Dickinson Research Extension Center ~ 1089 State Avenue, Dickinson, ND 58601
Published in Agron. J. 96:677-684 (2004).
© American Society of Agronomy
677 S. Segoe Rd. , Madison , WI 53711 USA
Patrick M. Carr *a , Richard D. Horsley b and Woodrow W. Poland a
a North Dakota State Univ., Dickinson Res. Ext. Cent., 1089 State Ave., Dickinson, ND 58601
b Dep. of Plant Sci., North Dakota State Univ., Fargo, ND 58105
* Corresponding author ( email@example.com ).

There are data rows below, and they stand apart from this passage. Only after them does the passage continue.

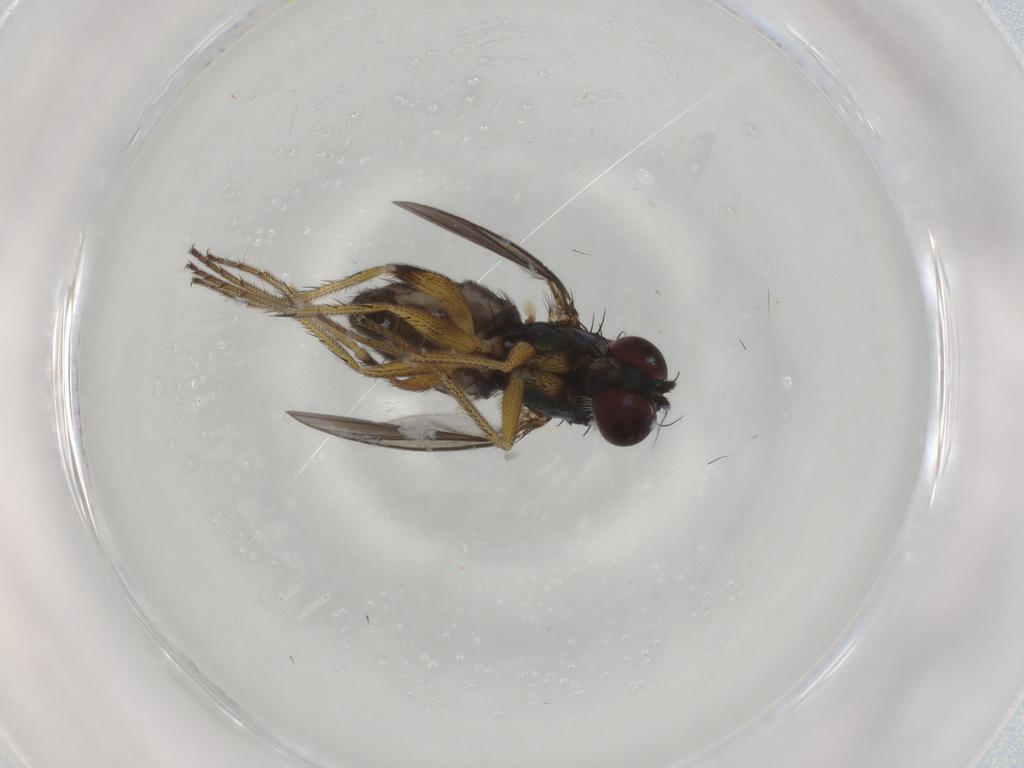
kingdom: Animalia
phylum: Arthropoda
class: Insecta
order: Diptera
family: Dolichopodidae
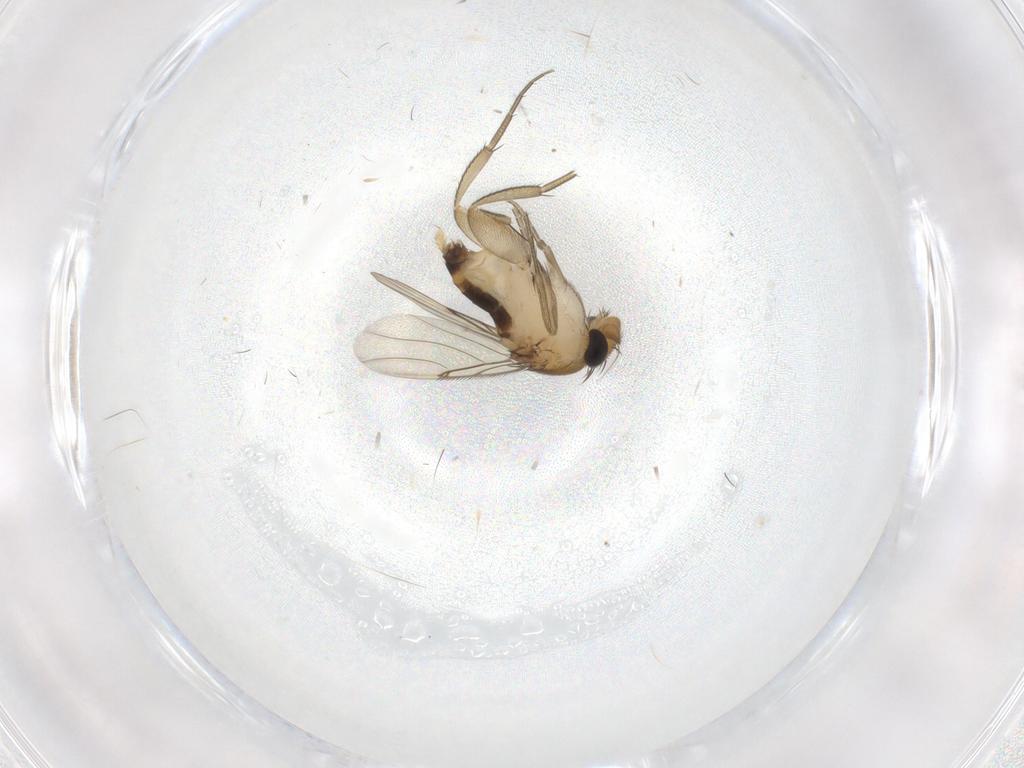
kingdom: Animalia
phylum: Arthropoda
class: Insecta
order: Diptera
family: Phoridae
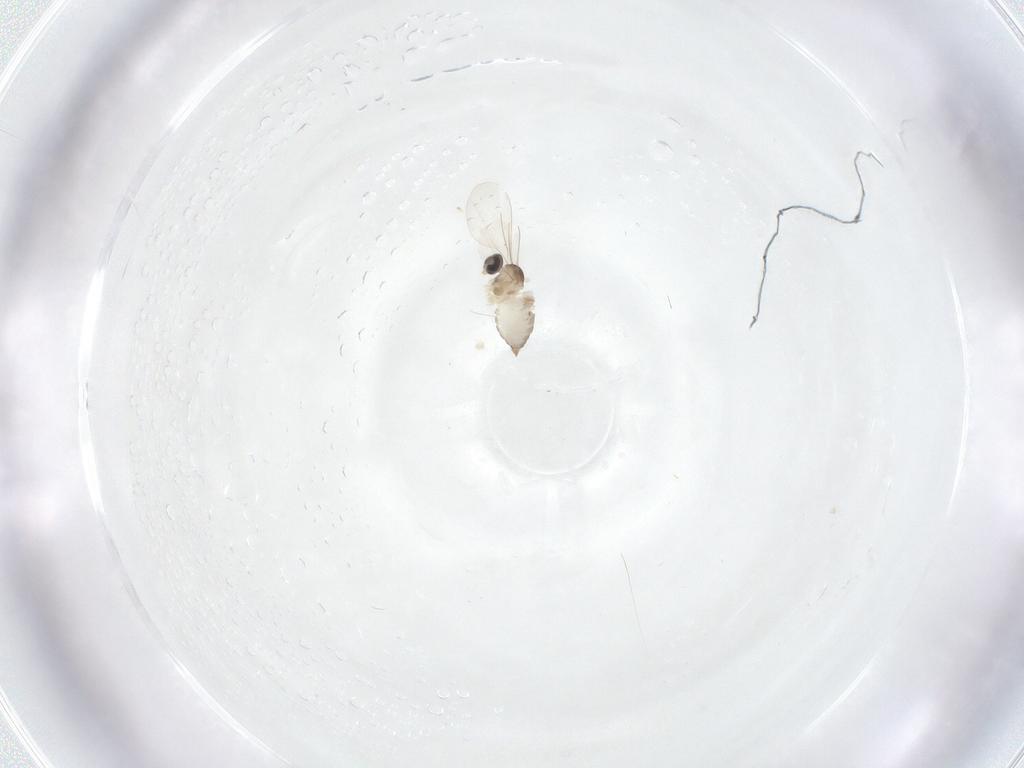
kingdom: Animalia
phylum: Arthropoda
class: Insecta
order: Diptera
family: Cecidomyiidae
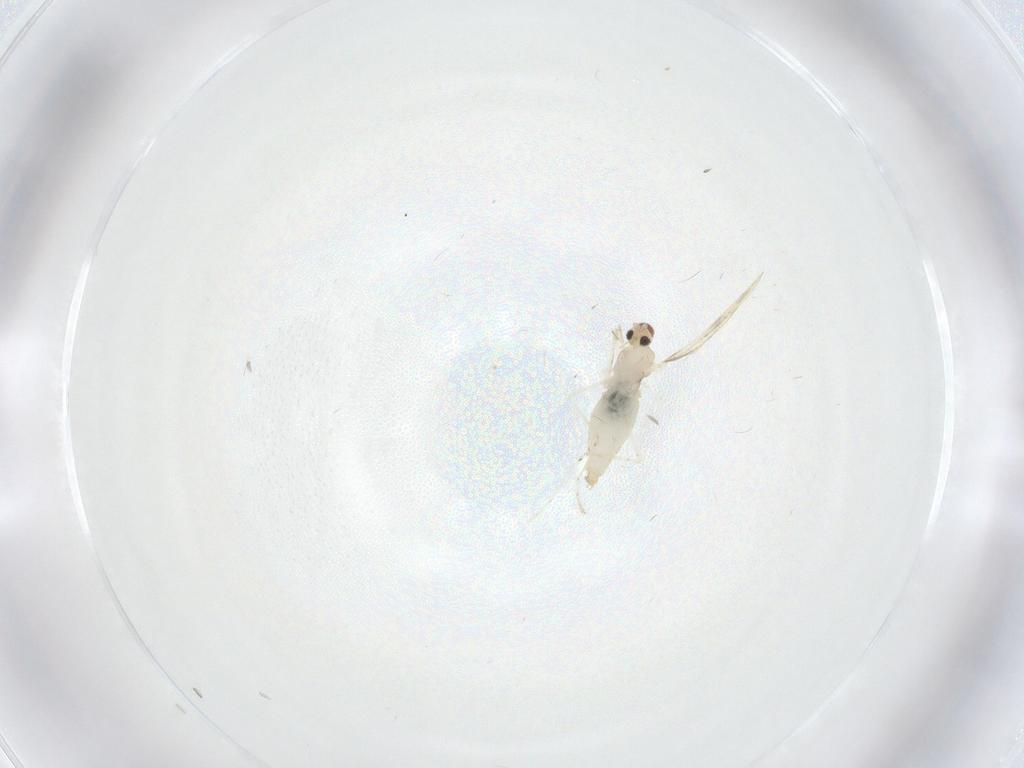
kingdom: Animalia
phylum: Arthropoda
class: Insecta
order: Diptera
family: Cecidomyiidae
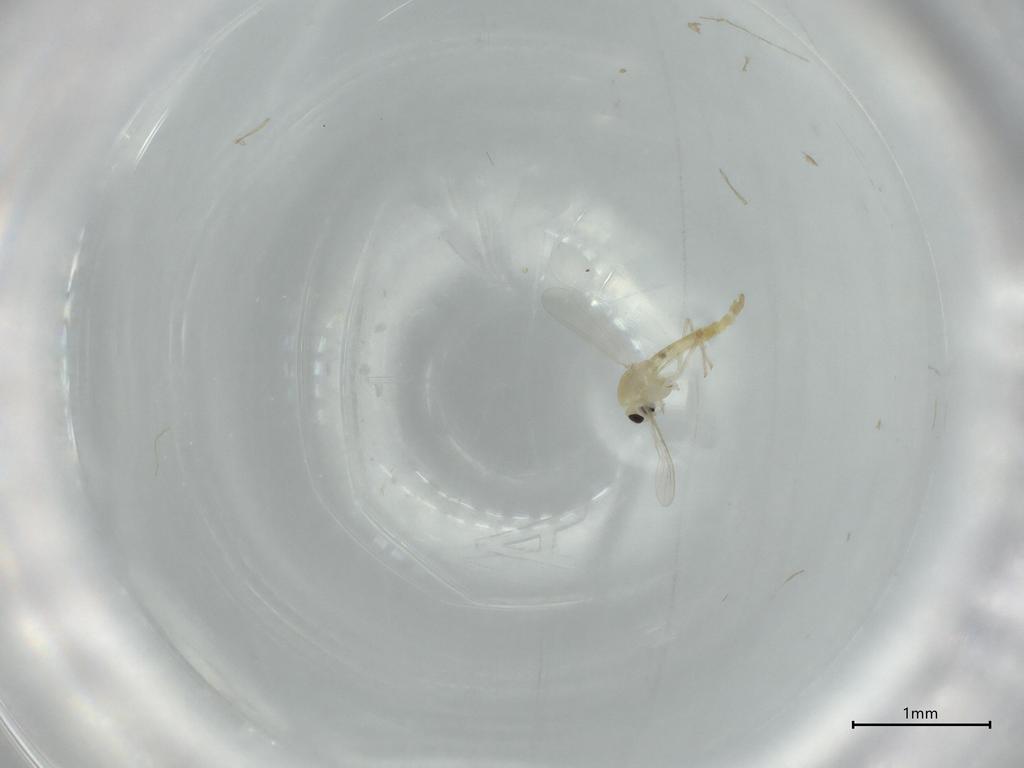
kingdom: Animalia
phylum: Arthropoda
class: Insecta
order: Diptera
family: Chironomidae
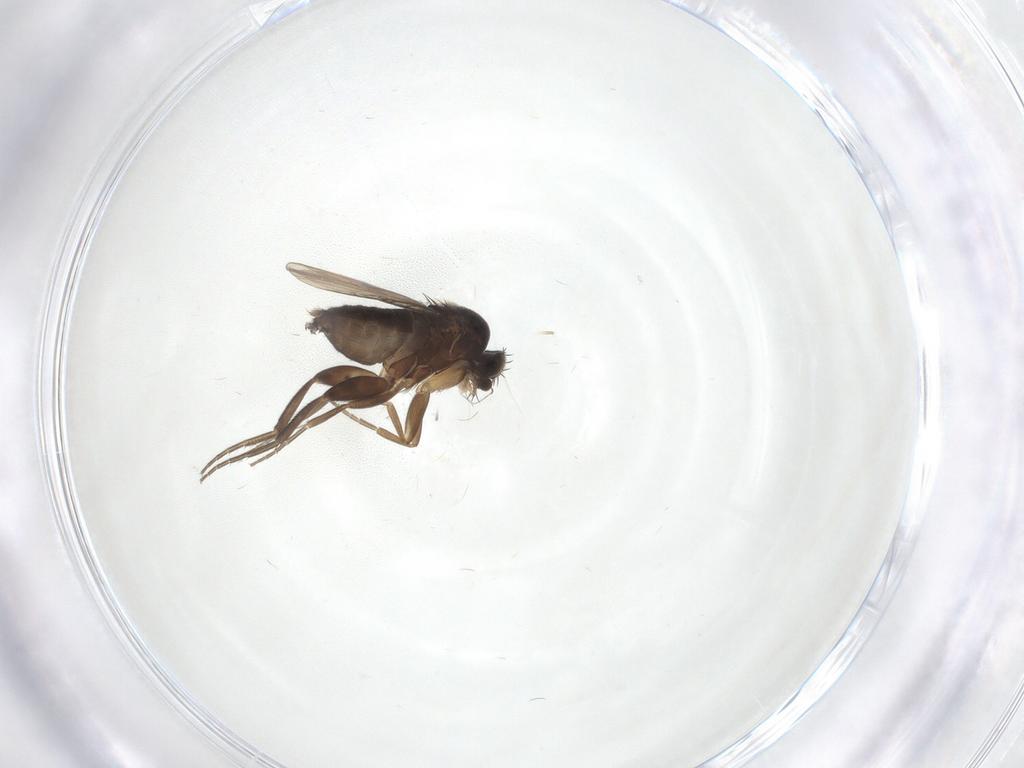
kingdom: Animalia
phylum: Arthropoda
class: Insecta
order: Diptera
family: Phoridae
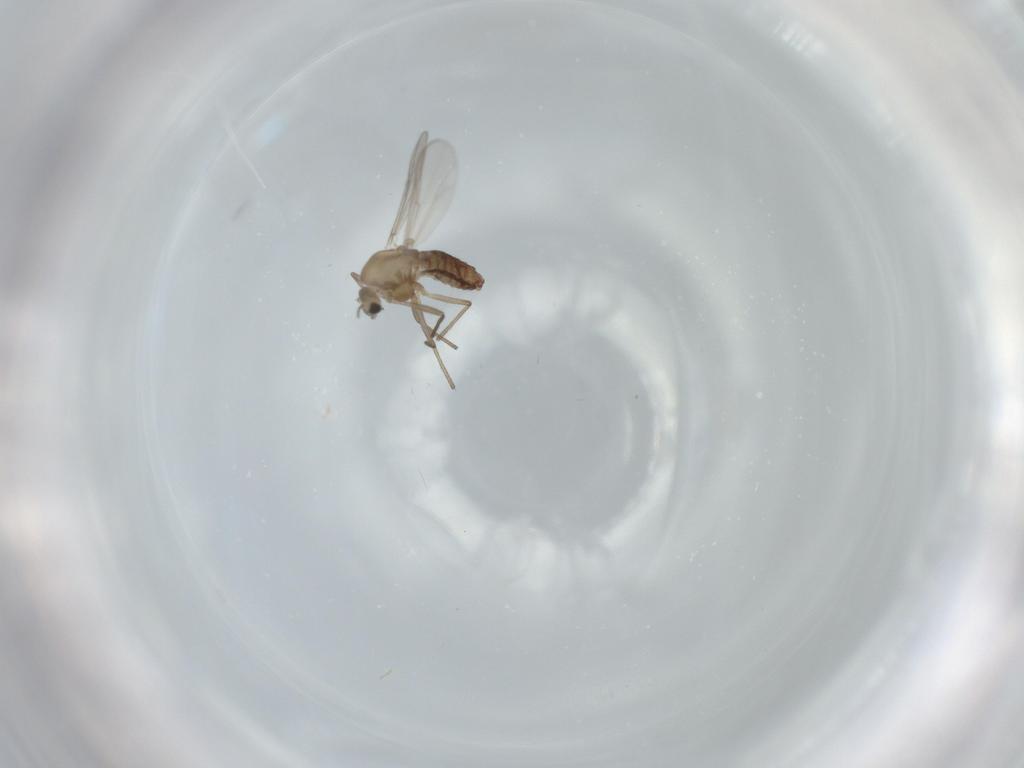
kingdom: Animalia
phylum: Arthropoda
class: Insecta
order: Diptera
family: Chironomidae
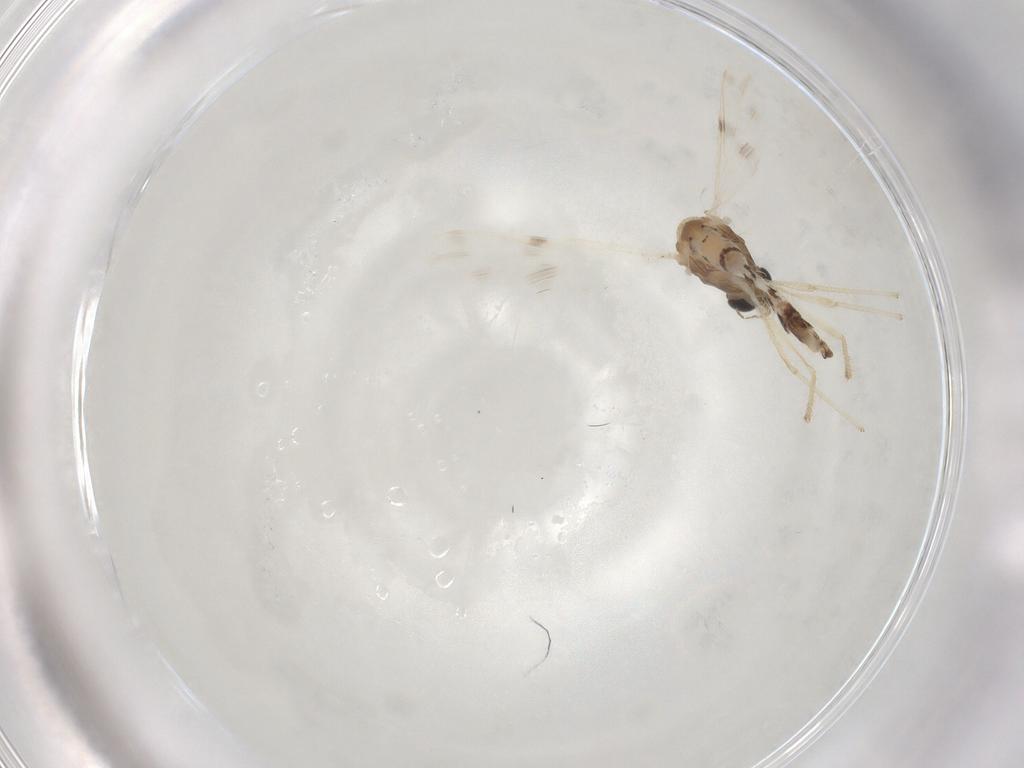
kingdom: Animalia
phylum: Arthropoda
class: Insecta
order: Diptera
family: Chironomidae
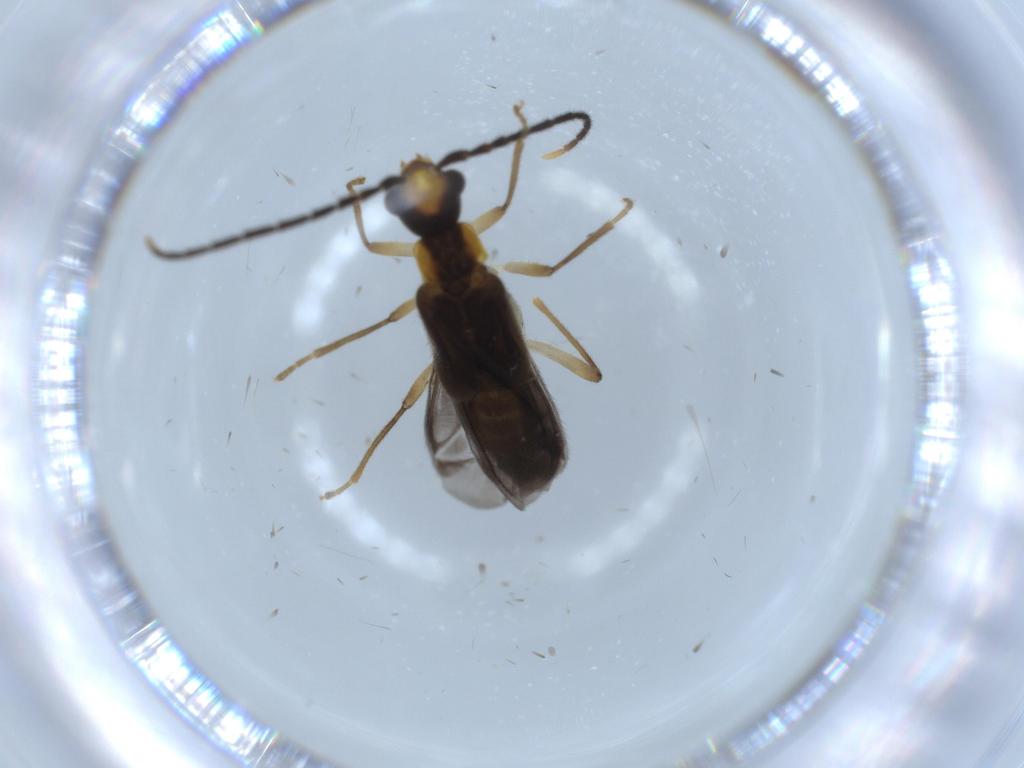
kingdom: Animalia
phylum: Arthropoda
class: Insecta
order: Coleoptera
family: Cantharidae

Received for publication January 16, 2003. Oat ( Avena spp.) is a popular cereal forage in cool semiarid regions. Barley ( Hordeum vulgare L.) has produced equal or greater amounts of superior quality forage in subhumid regions. The importance of cereal crop, cultivar, and plant part on forage production was determined in low-soil-N environments in southwestern North Dakota . Barley and oat cultivars, along with intercrops of pea ( Pisum sativum L. subsp. sativum ) with barley and oat, were compared for forage yield and quality over 2 yr. Forage dry matter (DM) yield averaged 3.84 Mg ha –1 for oat compared with 2.91 Mg ha –1 for barley while crude protein (CP) concentration of oat forage averaged 61 g kg –1 compared with 90 g kg –1 for barley ( P < 0.05). No difference in forage N yield occurred between barley and oat. Acid detergent fiber and neutral detergent fiber concentrations averaged 39 and 41 g kg –1 lower, respectively, for barley compared with oat forage while Ca and P concentrations were higher for barley forage. Cultivar selection within each crop species generally did not affect forage yield or quality. The relative contributions of stem, inflorescence, leaf blade, and leaf sheath to forage yield were similar between cereal species and averaged 20, 44, 14, and 22%, respectively. Intercropping with pea increased forage and N yield. These results suggest that forage yield is reduced but quality is enhanced when oat is replaced with barley in low-soil-N, unfertilized environments. Furthermore, the results indicate that forage yield and quality can be enhanced by intercropping barley or oat with pea.